Compared with her 2008 run, heavy on national security, Clinton this time has heavily stressed issues that are meant to appeal to women and families: health care, pay equality, education, child care, family leave. She says “these aren’t just women’s issues, they are economic issues that drive growth and affect all Americans.”

This is murky territory for Clinton. She has a long record as an advocate of women’s advancement and speaks often and passionately about her baby granddaughter. But her potential Republican rivals have raised questions not only about her husband’s past infidelities but about how she might have contributed to efforts to discredit some of the women known or alleged to have been involved with him. Donald Trump flatly accused her of enabling Bill Clinton‘s philandering.

Among Republicans, Florida Sen. Marco Rubio has proposed increasing the child tax credit and creating a tax credit for employers that provide family leave. Rep. Paul Ryan asserted his need for family time when agreeing to become House speaker.

Christie says voters are meeting a new generation of candidates with “different types of marriages and different types of relationships than people in the generation before. It really is necessitated by the increasing role and prominence of women in the workforce and by necessity, too.”

Dianne Bystrom, director of the Carrie Chapman Catt Center for Women and Politics at Iowa State University, said that in recent years there has been a shift in both how female candidates talk about their personal lives and family-oriented policies.

The political reasons are clear.

“The Democrats have to mobilize the base and the Republicans have to whittle away at the women’s vote,” said Debbie Walsh, director of the Center for American Women and Politics at Rutgers University.

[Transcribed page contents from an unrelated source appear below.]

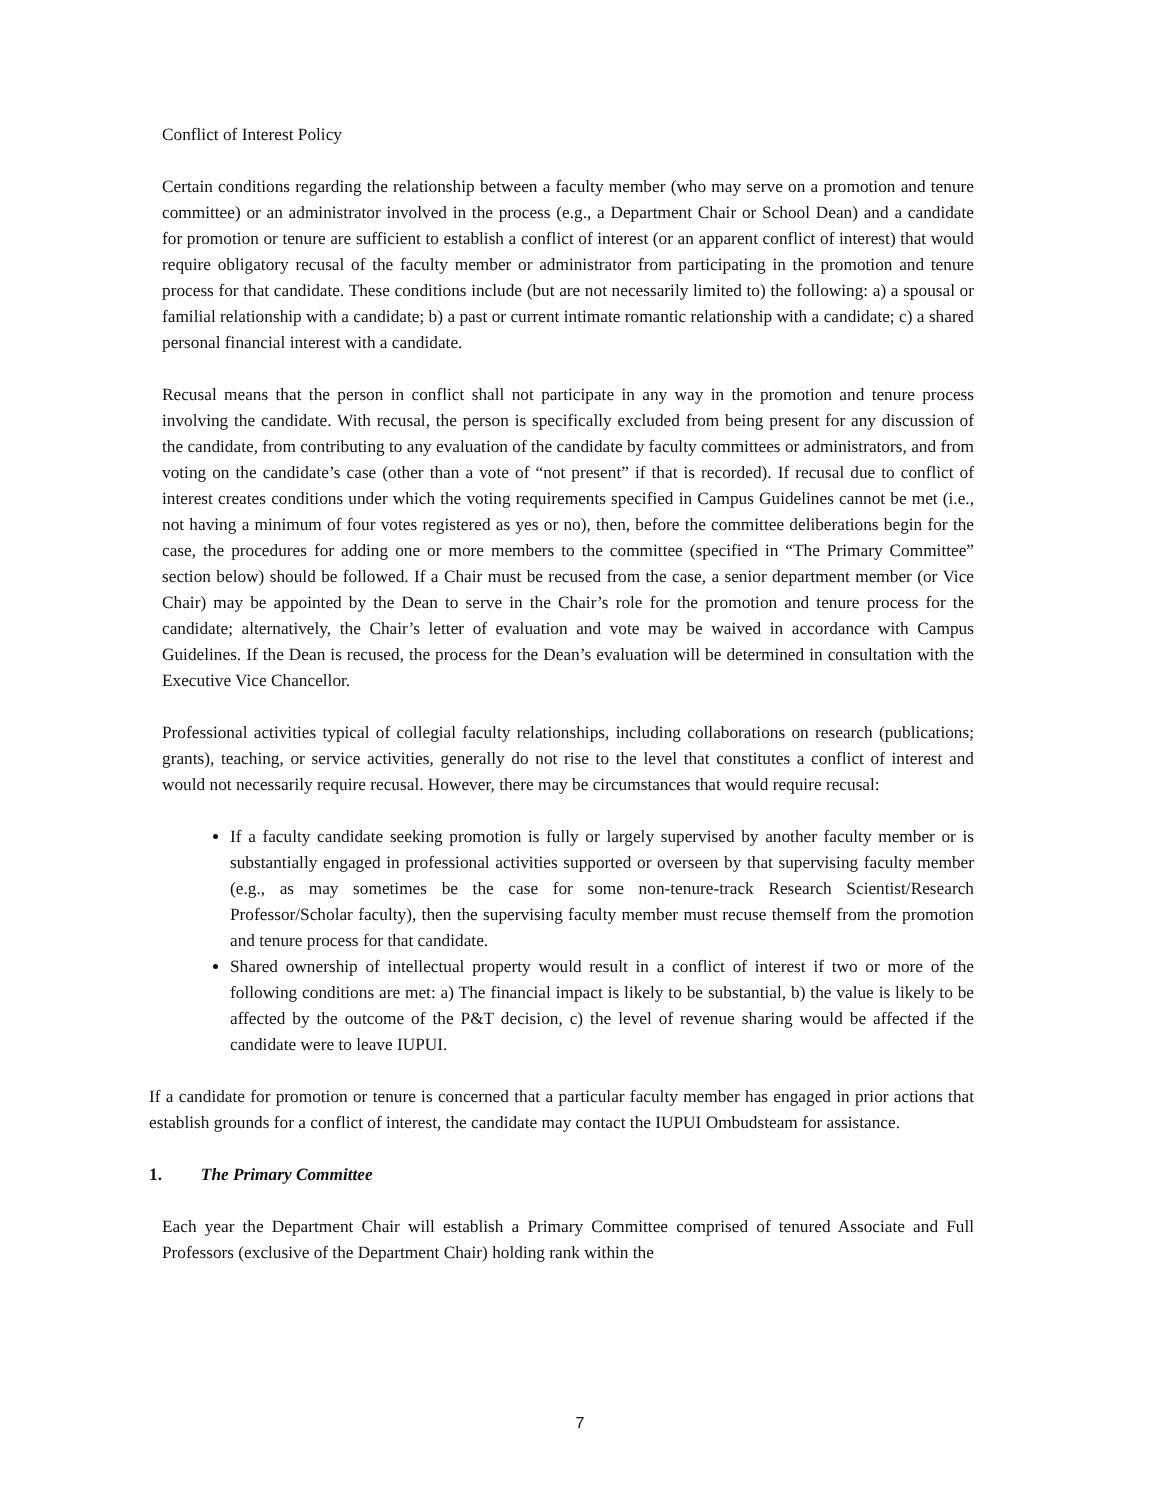Conflict of Interest Policy
Certain conditions regarding the relationship between a faculty member (who may serve on a promotion and tenure committee) or an administrator involved in the process (e.g., a Department Chair or School Dean) and a candidate for promotion or tenure are sufficient to establish a conflict of interest (or an apparent conflict of interest) that would require obligatory recusal of the faculty member or administrator from participating in the promotion and tenure process for that candidate. These conditions include (but are not necessarily limited to) the following: a) a spousal or familial relationship with a candidate; b) a past or current intimate romantic relationship with a candidate; c) a shared personal financial interest with a candidate.
Recusal means that the person in conflict shall not participate in any way in the promotion and tenure process involving the candidate. With recusal, the person is specifically excluded from being present for any discussion of the candidate, from contributing to any evaluation of the candidate by faculty committees or administrators, and from voting on the candidate’s case (other than a vote of “not present” if that is recorded). If recusal due to conflict of interest creates conditions under which the voting requirements specified in Campus Guidelines cannot be met (i.e., not having a minimum of four votes registered as yes or no), then, before the committee deliberations begin for the case, the procedures for adding one or more members to the committee (specified in “The Primary Committee” section below) should be followed. If a Chair must be recused from the case, a senior department member (or Vice Chair) may be appointed by the Dean to serve in the Chair’s role for the promotion and tenure process for the candidate; alternatively, the Chair’s letter of evaluation and vote may be waived in accordance with Campus Guidelines. If the Dean is recused, the process for the Dean’s evaluation will be determined in consultation with the Executive Vice Chancellor.
Professional activities typical of collegial faculty relationships, including collaborations on research (publications; grants), teaching, or service activities, generally do not rise to the level that constitutes a conflict of interest and would not necessarily require recusal. However, there may be circumstances that would require recusal:
If a faculty candidate seeking promotion is fully or largely supervised by another faculty member or is substantially engaged in professional activities supported or overseen by that supervising faculty member (e.g., as may sometimes be the case for some non-tenure-track Research Scientist/Research Professor/Scholar faculty), then the supervising faculty member must recuse themself from the promotion and tenure process for that candidate.
Shared ownership of intellectual property would result in a conflict of interest if two or more of the following conditions are met: a) The financial impact is likely to be substantial, b) the value is likely to be affected by the outcome of the P&T decision, c) the level of revenue sharing would be affected if the candidate were to leave IUPUI.
If a candidate for promotion or tenure is concerned that a particular faculty member has engaged in prior actions that establish grounds for a conflict of interest, the candidate may contact the IUPUI Ombudsteam for assistance.
1. The Primary Committee
Each year the Department Chair will establish a Primary Committee comprised of tenured Associate and Full Professors (exclusive of the Department Chair) holding rank within the
7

Support from women, who typically lean toward Democrats, was vital for President Barack Obama, who won re-election in 2012 with 55 percent of female voters, while Republican opponent Mitt Romney won 52 percent of men, according to exit polls analyzed by Walsh’s center. Obama won about the same percentage of women in 2008 as he did in 2012.

The two-career marriages on display in the campaign are in keeping with the rise of women in the workforce. About 58 percent of working-age women were employed in 2012, compared with 38 percent in 1963, federal statistics show. Mothers work at even higher rates – with about 70 percent of women with children under 18 working.

Christie’s wife, Mary Pat Christie, was a former Wall Street executive who out-earned him for most of their marriage. Heidi Cruz, wife of Texas Sen. Ted Cruz, is on leave from her job at Goldman Sachs. Jane Sanders is a key adviser to husband Bernie Sanders. And Fiorina’s husband, Frank, was a corporate executive until he retired early to support her high-powered career.

With a more diverse group campaigning, the role of political spouse may get a reboot.

Ex-President Clinton and Frank Fiorina are campaigning in Iowa as potential “first gentlemen.” Many of the other spouses are out on the trail.

The campaign has also gone beyond the usual (and still ubiquitous) sugar-coating of family life of the candidates, as Fiorina discussed the stepdaughter she lost to drug and alcohol addiction, Jeb Bush opened up about the daughter who’s struggled with drug abuse and Christie acknowledged a complicated marital history.

Still, stereotypes tend to die hard. During a recent Republican debate, Christie seemed caught in a time warp back to the 1950s when talking about Los Angeles families dealing with a terrorist scare.

“Think about the mothers who will take those children tomorrow morning to the bus stop wondering whether their children will arrive back on that bus safe and sound,” he said. “Think about the fathers of Los Angeles, who tomorrow will head off to work and wonder about the safety of their wives and their children.”

And then there’s Trump, who has tossed various sexist insults at certain women – saying at one point that a debate moderator had “blood coming out of her wherever” – yet insists at rallies that he would “cherish women” as president.